Every day when we come to this place, we should ask ourselves one question: how can I as a Member of Parliament, how can we as a Parliament and how can the Government do things that make the lives of our constituents better, healthier, happier, freer? Most of the time, I think that Parliament and the Government should get out of the way. There are even days when I think that what we can do most is not say anything. However, we have to ask ourselves: what are the things that government can do? There are some things that only government can do.

I will let you into a secret, Madam Deputy Speaker. The Ronald Reagan quote that

“The…most terrifying words in the English language are: I’m from the government, and I’m here to help”

was a joke. Ronald Reagan was being slightly glib when he said that. The real most terrifying words in the English language might perhaps be that there is no government—that there is no operation above our individual choices to protect us, to give us security, and to fulfil the single most important function of government: security. Security in terms of health is just as important, because the Government exist to make people’s lives happier and healthier.

People might think that Governments are a necessary evil, or that they are a brilliant thing that can expand ever greater, but whatever we think, we do not improve people’s lives by getting out of the way all the time. Tobacco does not have some unique special status. We should ask ourselves why, as a Parliament, we have agreed that it is right to have speed limits, seatbelts and motorcycle helmets yet somehow people make a different argument for tobacco. That just does not make sense.

Some people will say that this Bill is not perfect, and they are right because nothing is, but if people vote against this Bill, or even abstain, they must demonstrate how it would make the current situation worse, and I cannot see a single example of how it would do so. Some might say that it makes some shops unviable; well, if the viability of a business depends on tobacco, I do not think that it is good for this country for that to be a viable business. Some will say that it fuels the black market. That does not seem to me to be an argument at all. We do not legalise crime for fear of it being driven underground; we in the Conservative party put 20,000 extra police officers on the streets. We fund what we need to do to tackle it.
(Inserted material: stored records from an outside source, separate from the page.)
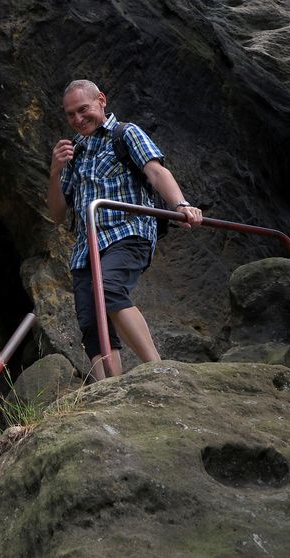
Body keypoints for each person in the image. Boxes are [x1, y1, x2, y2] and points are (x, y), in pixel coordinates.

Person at [47, 79, 204, 380]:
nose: (78, 119)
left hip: (128, 232)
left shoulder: (125, 133)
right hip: (86, 249)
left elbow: (156, 170)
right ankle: (110, 392)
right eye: (70, 115)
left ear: (101, 101)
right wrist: (55, 172)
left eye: (84, 110)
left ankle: (159, 371)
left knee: (108, 289)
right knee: (91, 320)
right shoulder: (74, 154)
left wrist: (181, 205)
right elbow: (56, 213)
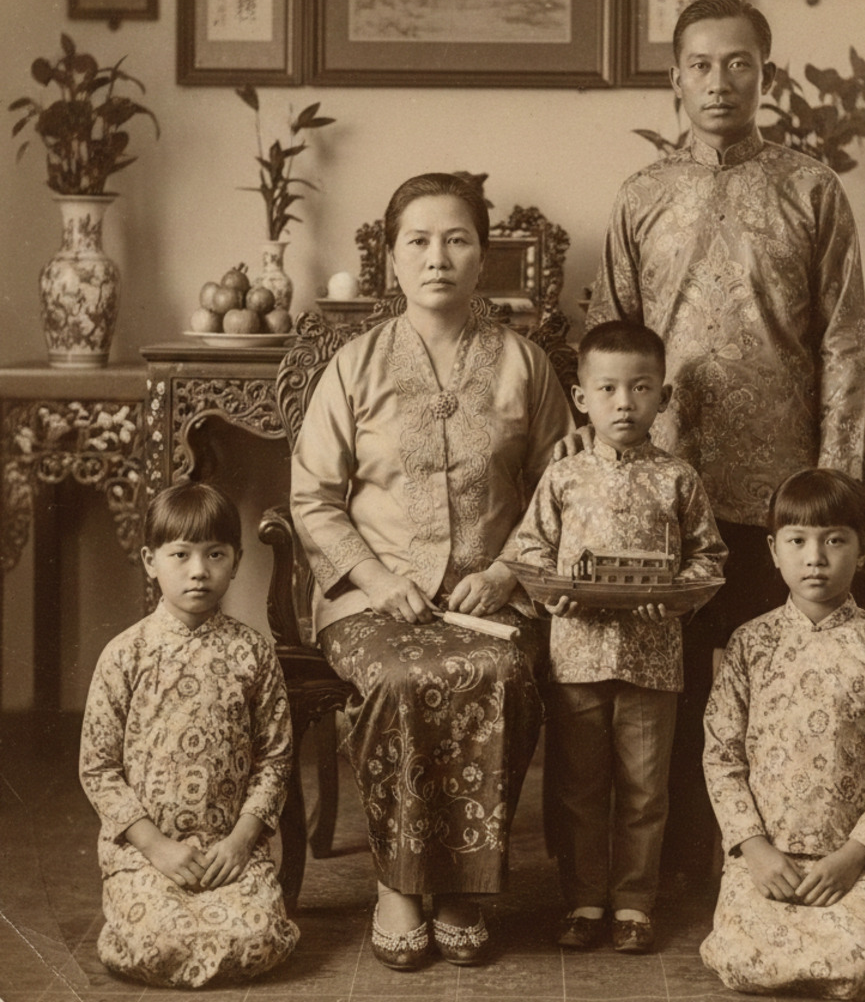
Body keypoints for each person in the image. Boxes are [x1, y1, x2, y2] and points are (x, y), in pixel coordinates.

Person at [584, 0, 865, 882]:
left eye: (739, 64)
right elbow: (609, 331)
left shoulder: (811, 188)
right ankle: (659, 866)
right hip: (657, 482)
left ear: (766, 76)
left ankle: (763, 854)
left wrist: (834, 475)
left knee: (760, 674)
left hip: (775, 482)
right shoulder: (642, 195)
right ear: (676, 79)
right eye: (702, 65)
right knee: (663, 682)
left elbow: (844, 341)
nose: (720, 83)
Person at [290, 172, 575, 970]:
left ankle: (465, 890)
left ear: (484, 257)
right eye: (417, 240)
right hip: (369, 601)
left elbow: (563, 489)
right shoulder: (356, 365)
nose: (437, 256)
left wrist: (512, 570)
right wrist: (379, 582)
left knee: (498, 669)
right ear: (390, 257)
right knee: (402, 680)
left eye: (456, 239)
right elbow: (312, 497)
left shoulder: (525, 365)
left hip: (490, 600)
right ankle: (401, 884)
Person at [515, 321, 727, 954]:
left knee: (643, 789)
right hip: (577, 656)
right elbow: (529, 548)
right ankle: (583, 898)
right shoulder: (563, 478)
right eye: (607, 389)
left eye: (640, 387)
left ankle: (634, 902)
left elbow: (708, 557)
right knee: (580, 789)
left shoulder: (677, 479)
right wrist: (548, 588)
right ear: (582, 398)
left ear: (663, 396)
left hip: (652, 659)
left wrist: (675, 598)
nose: (624, 403)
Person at [701, 468, 865, 999]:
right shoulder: (750, 645)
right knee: (741, 961)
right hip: (768, 858)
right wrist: (754, 850)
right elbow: (722, 758)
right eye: (797, 541)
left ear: (863, 548)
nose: (816, 558)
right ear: (773, 551)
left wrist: (853, 857)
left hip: (853, 860)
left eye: (834, 541)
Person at [79, 481, 298, 988]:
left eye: (215, 554)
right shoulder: (125, 655)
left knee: (258, 936)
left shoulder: (252, 653)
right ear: (151, 560)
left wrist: (241, 842)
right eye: (180, 554)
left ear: (237, 560)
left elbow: (275, 759)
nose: (199, 570)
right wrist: (155, 847)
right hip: (148, 851)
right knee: (157, 941)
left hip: (229, 848)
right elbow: (99, 768)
Many have said that the problem is a 34-year-old in a shop being told, “I am terribly sorry, but you’re not 35.” The reality of this approach, and why it is the right approach, is that by the time today’s 14, 15 or 16-year-olds are 34 or 35, it simply will not be viable for those shops to be selling tobacco. It is a way of driving something—a bad thing—out of our society. That can only be a good thing.

An addicted life is not a free life. The spurious grounds cited for objecting to this Bill have not demonstrated what needs to be demonstrated: that this Bill would make things worse. The social contract that gives us legitimacy in this place is a balance. We have done some things recently that have tested that balance, and today we have a chance to show the 60% or so people who support this Bill that we are on their side. Government should not always be allergic to doing things that are popular, because when push comes to shove, yes of course people love freedom, but to exercise that freedom, people need to be alive.

I come back to where I started—to my dad. The last 20 years of his life were scarred by strokes, heart attacks and dementia, all exacerbated by smoking. That was not a free life; it was a life destroyed by addiction for precious little pleasure and a lot of money. We need the freedom to live longer, healthier, happier lives, with fewer people dying needlessly. That is what this Bill can do for us today.

I cannot understand why someone would vote against it. I cannot understand why they would be indifferent to it. What we should do, surely, is answer the question in front of us as best we can. I cannot help but think that if someone is voting against this today, they cannot see the human wood for the ideological trees. We have the answer. For all the high-flown arguments about the nanny state, the beginning and the end of this debate should be very simple: will people live longer, healthier, happier lives? Will they be alive? The Bill will deliver that. I commend it to the House.